Había acabado yo primero de arquitectura en Barcelona, un curso selectivo de dibujo, matemáticas y física en el que poco o nada de arquitectura había aprendido, y en aquel verano de 1971 tuve la suerte de que unos amigos de mis padres me invitaran a pasar unos días de vacaciones en Ortigosa de Cameros donde tenían una casa al lado de la plaza. Con aquella formación académica que había adquirido no recuerdo que la singular configuración de su plaza me impresionase mucho. Más bien tengo entrañables recuerdos del primer piso del casino donde reproducíamos en sus tableros de ajedrez las partidas del campeonato del mundo que en aquellos días jugaban Fisher contra Spassky. Pero años después, cuando empecé a bregar con espacios públicos en mi etapa profesional como arquitecto municipal de Nájera, la sencillez geométrica y la limpieza conceptual de aquella plaza fue brotando de mis recuerdos sin apenas darme cuenta. La arquitectura, la buena arquitectura, no se aprende en las Escuelas. Emerge de los recuerdos de uno mismo cuando ha estado en contacto con ella.
Como todo espacio rural que se ha ido configurando sin proyecto urbanístico alguno, la plaza de Ortigosa parece haberse hecho a sí misma ante la sorpresa de un lugar casi llano en un entorno de pendientes laderas. Las casas más importantes del pueblo, el casino o el ayuntamiento se fueron instalando allí hasta que ese gran espacio necesitó de una urbanización o una significación especial y algún consistorio desconocido (y de méritos no reconocidos) emprendió la construcción de una simple plataforma central bordeada de un banco corrido en cuyo interior se veneraba la gigantesca presencia de un olmo centenario.
Alrededor de esa ínsula pública perfectamente horizontal las calles podían seguir con las pendientes necesarias para dar entrada a las casas estableciéndose así un diálogo armonioso entre lo público y lo privado en el que la arquitectura doméstica rural llegó a cotas de una nobleza verdaderamente urbana.

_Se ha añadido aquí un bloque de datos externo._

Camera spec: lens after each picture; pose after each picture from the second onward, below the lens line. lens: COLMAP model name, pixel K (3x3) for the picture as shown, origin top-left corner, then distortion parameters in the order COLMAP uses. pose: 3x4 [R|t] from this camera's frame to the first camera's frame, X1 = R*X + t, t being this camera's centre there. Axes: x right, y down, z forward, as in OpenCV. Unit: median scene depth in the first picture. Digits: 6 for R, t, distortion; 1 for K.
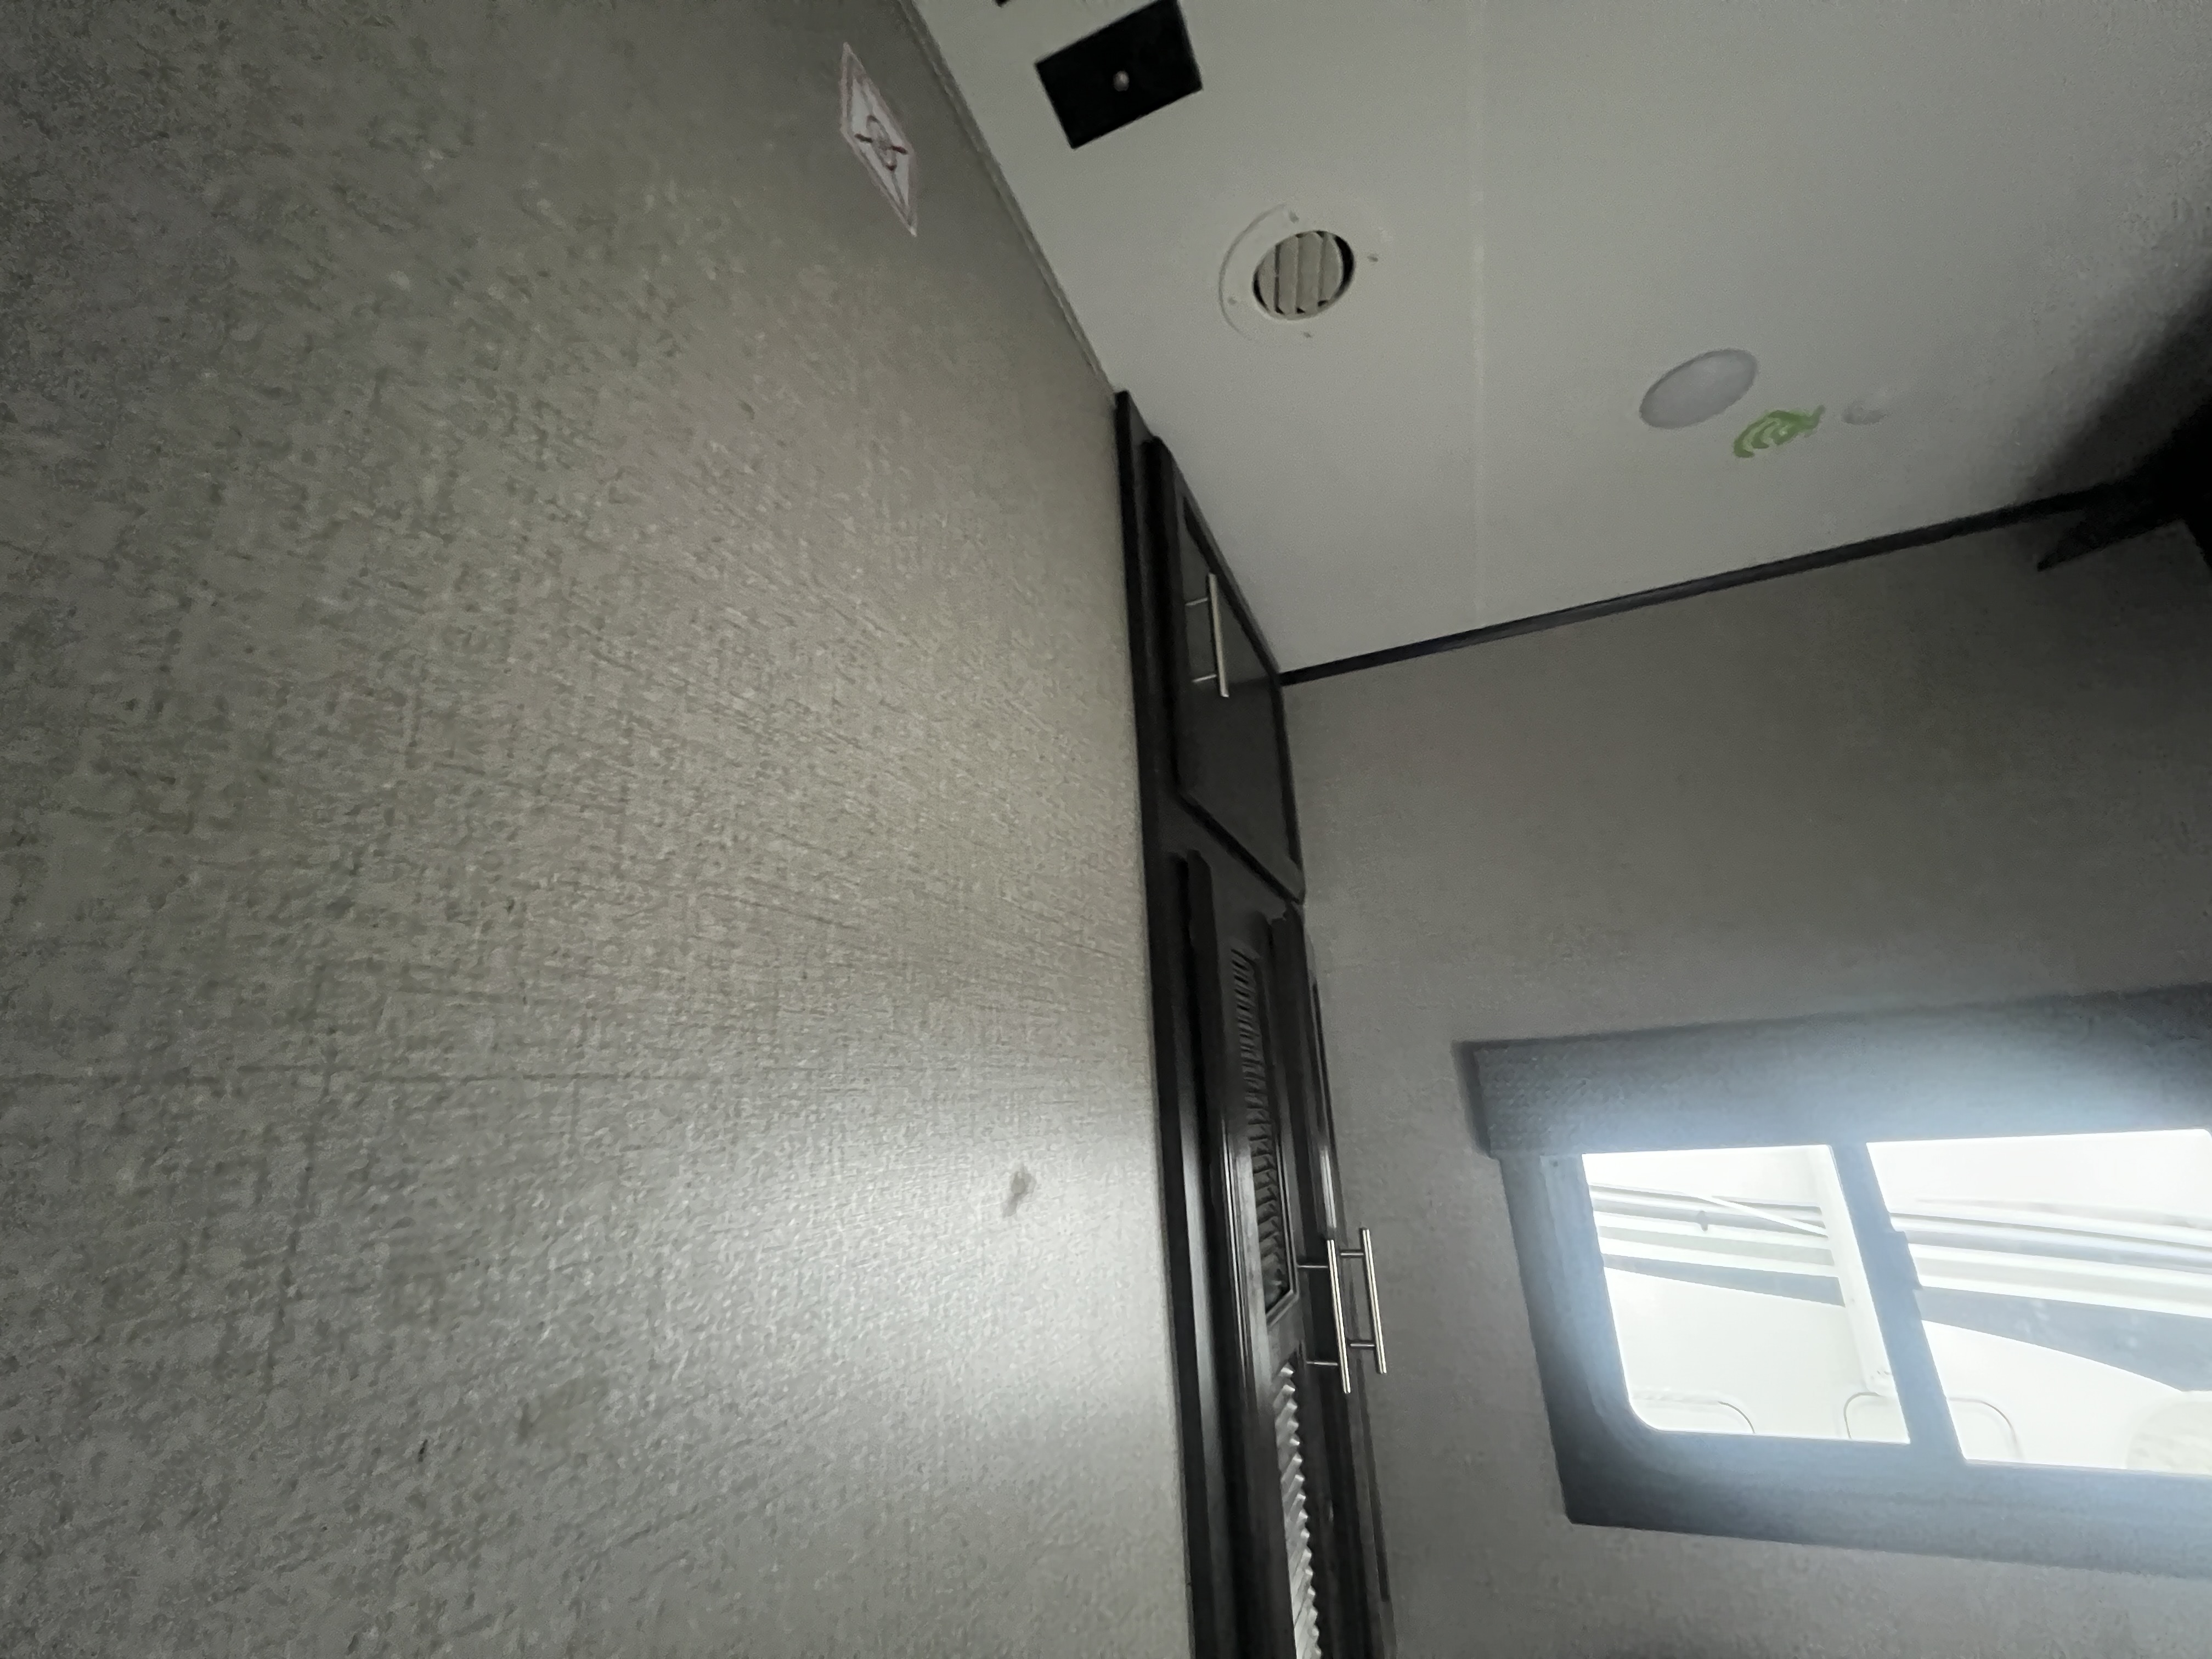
lens RADIAL K [[883.0, 0, 1104.2], [0, 883.0, 828.1], [0, 0, 1]] dist [-0.003156, 0.000609]
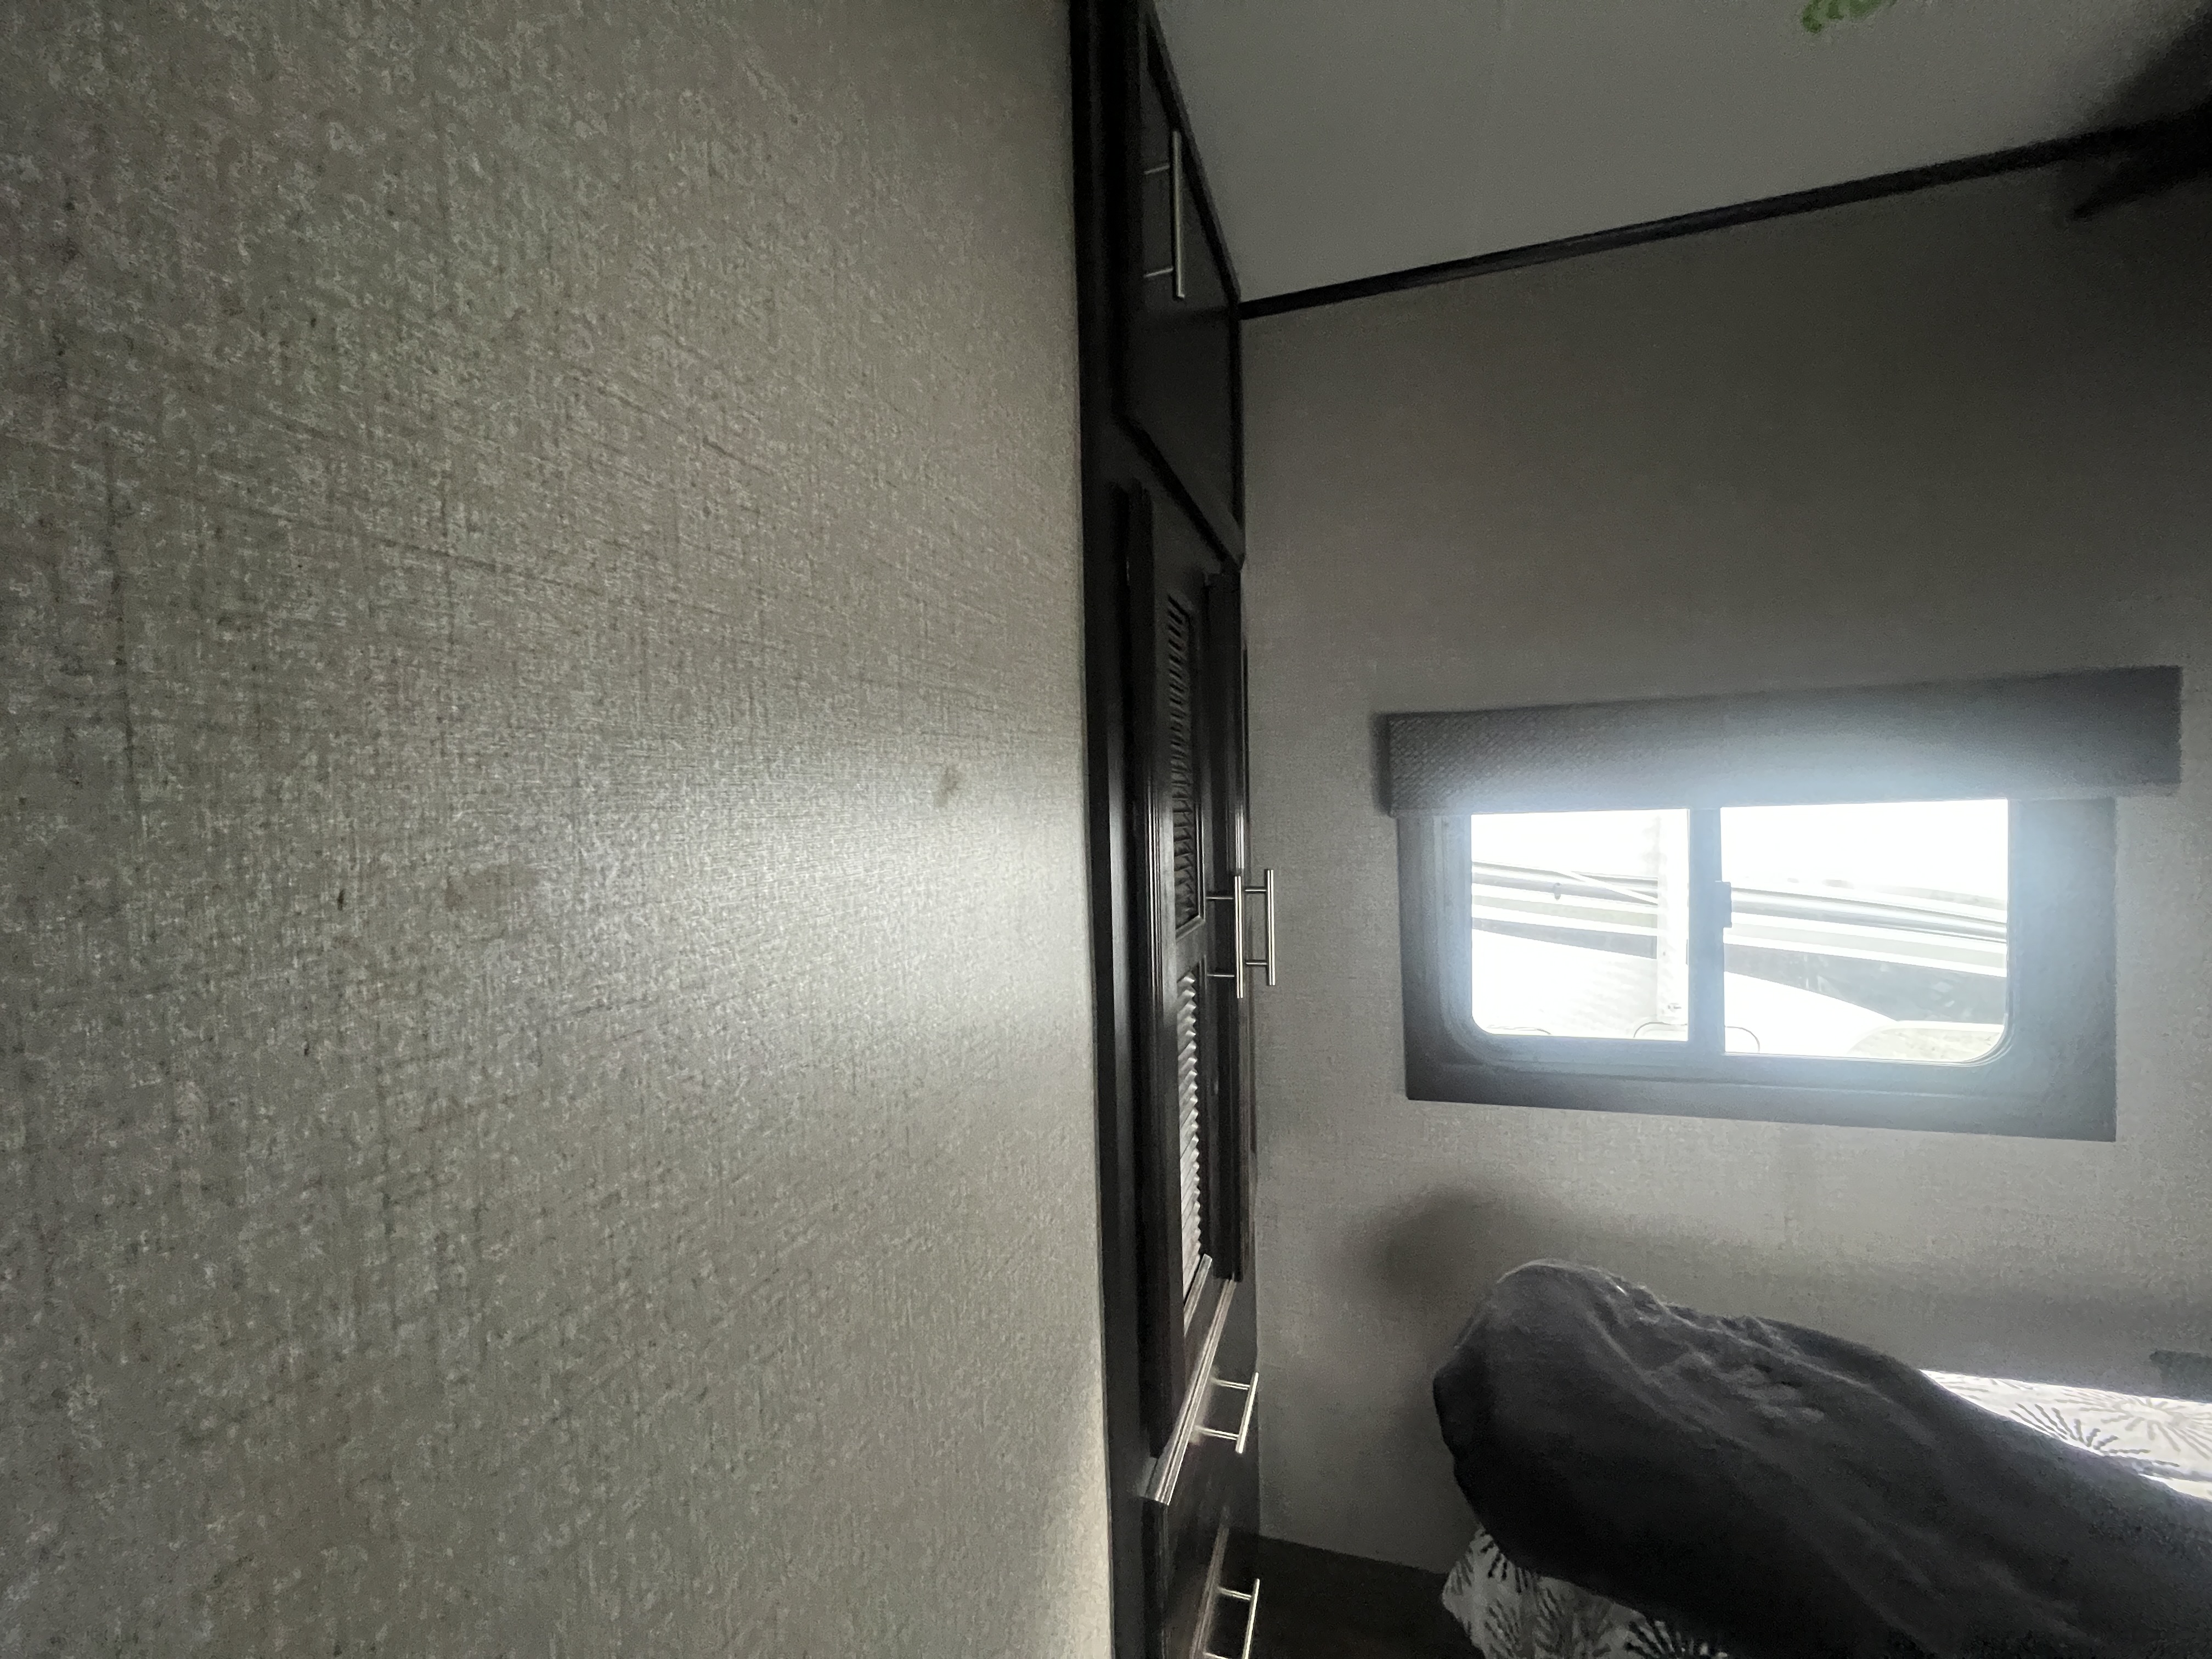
lens RADIAL K [[883.0, 0, 1104.3], [0, 883.0, 826.5], [0, 0, 1]] dist [-0.003156, 0.000609]
pose [[0.996065, 0.021305, 0.086029, -0.007643], [-0.048647, 0.942811, 0.329759, 0.142830], [-0.074084, -0.332647, 0.940137, 0.022376]]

El olmo centenario se murió y los cimientos de la plataforma del rincón donde estaba se resintieron un poco, pero afortunadamente un olmo nuevo se ha vuelto a plantar en el mismo lugar, justo a la izquierda de la entrada principal.
Por entre el casino (a la izquierda) y la casa de la derecha que tras una más que dudosa "restauración" ahora hace de Ayuntamiento, veo la casa con fachada de ladrillo de Isabel y Eliseo donde estuve aquellos días y a quienes siempre les estaré agradecido por esta singular experiencia arquitectónica.
El mismo patrón de plaza lo podemos encontrar en el espacio de llegada a la cercana aldea de Montemediano, con la suerte de que todavía vive su olmo centenario. La modestia de la aldea y la ausencia de un caserío más desarrollado no dio allí para una barandilla metálica, pero la idea simbólica de plaza pública es la misma.
A la vista de las esperpénticas plazas que se han hecho en muchos pequeños pueblos durante estas décadas de abundancia de dinero público, despilfarro hortera y "originalidades" arquitectónicas, qué oportuno me parece rescatar de mis recuerdos esta pequeña lección. Este sencillo patrón.